Un 19 de diciembre de 1987, la tierra sobrepasó el presupuesto en recursos naturales, desde ese año hemos ido agotando de forma rápida nuestros recursos. El 8 de agosto, día de la Sobrecapacidad de la tierra. La DW habló con Mathis Wackernagel, cofundador de Global Footprint Network, organización internacional que busca consientizar a los gobiernos y las personas a cuidar los recursos naturales del planeta tierra.

Cuando hablamos de huella ecológica, Mathis Wackernagel, explica que es una medición física, un ejemplo es cómo el granjero; se mide el terreno que disponemos, ecológicamente hablando. Luego con esta observación se mide el resto de la huella del terreno total que se necesita para producir todo lo que necesita el ser humano, por ejemplo, cuanto terreno se necesita para sembrar papas, cebolla, trigo o algodón, para absorber el Co2 y la quema de combustibles fósiles para hacer funcionar las ciudades donde vivimos.

La huella del dióxido de carbono se convierte en una parte importante en la huella ecológica. Pero si deseamos mantener la meta de la cumbre climática celebrada en París  y no superar los dos grados Celcius, tendríamos que obtener una huella de carbón hasta 2050, el problema aquí es la capacidad del planeta para lograr regenerarse . Actualmente la huella de Co2 supone el 60% de la huella ecológica mundial, debido a que la mayoría de nuestra economía trabaja con combustibles fósiles.

Esto significa que no podemos mantener 20 años  con el nivel actual de emisiones, en pocas palabras, debemos de reducir drásticamente el uso de combustibles fósiles.

El cálculo se hizo según los recursos que la tierra puede renovar en un año, pero del 1 de enero al 8 de agosto estos recursos se han agotado.

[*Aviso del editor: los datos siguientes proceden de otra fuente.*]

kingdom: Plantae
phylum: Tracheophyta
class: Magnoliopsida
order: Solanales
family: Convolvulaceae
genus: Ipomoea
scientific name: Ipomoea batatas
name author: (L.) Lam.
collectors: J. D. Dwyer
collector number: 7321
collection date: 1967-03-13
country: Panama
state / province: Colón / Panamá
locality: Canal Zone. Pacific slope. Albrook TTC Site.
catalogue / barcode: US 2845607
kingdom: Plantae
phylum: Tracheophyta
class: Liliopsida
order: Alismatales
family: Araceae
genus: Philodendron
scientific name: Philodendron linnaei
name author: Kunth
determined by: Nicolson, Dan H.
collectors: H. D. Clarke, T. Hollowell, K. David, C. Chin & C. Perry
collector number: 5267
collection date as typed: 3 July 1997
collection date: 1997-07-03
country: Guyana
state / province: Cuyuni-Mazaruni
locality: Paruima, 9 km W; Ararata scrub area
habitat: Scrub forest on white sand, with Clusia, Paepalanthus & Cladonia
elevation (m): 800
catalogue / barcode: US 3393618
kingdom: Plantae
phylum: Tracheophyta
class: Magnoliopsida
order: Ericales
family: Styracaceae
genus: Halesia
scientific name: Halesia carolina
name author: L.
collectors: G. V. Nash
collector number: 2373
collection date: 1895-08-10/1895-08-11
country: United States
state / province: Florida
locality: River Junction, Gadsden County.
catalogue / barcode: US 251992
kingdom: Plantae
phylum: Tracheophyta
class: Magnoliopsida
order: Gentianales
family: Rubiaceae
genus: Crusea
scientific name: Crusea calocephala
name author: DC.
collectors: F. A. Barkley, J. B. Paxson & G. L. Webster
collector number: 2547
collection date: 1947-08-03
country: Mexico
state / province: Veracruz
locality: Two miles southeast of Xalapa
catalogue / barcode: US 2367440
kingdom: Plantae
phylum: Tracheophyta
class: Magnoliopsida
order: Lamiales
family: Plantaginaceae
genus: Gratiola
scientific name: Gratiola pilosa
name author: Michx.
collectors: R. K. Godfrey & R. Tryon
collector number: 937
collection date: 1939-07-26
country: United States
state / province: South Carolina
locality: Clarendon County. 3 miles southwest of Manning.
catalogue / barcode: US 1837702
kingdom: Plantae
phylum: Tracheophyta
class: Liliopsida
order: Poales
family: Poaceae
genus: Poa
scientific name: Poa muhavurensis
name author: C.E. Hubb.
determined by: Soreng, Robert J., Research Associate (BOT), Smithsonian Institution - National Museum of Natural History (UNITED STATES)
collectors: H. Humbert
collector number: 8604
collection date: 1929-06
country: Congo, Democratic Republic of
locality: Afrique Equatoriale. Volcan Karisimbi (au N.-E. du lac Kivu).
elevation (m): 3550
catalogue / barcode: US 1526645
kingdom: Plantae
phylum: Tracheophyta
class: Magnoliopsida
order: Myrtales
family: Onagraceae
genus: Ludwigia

¿Cómo se logra este cálculo?

Se emplean estadísticas de Naciones Unidas para añadir las necesidades de la humanidad, textiles, alimentos, energía. Se hace el cálculo según el terreno que se necesite para reponer dichos materiales. Actualmente consumimos un 60% más rápido de lo que pueden reponerse.

Vivimos encima de nuestras posibilidades ecológicas, países como Alemania y Costa Rica han apostado por la modernización de sus modelos energéticos, pero esto no es suficiente. Es necesario que más países busquen nuevas formas de proveer sus necesidades energéticas y evitar una dependencia absoluta de las energías no renovables.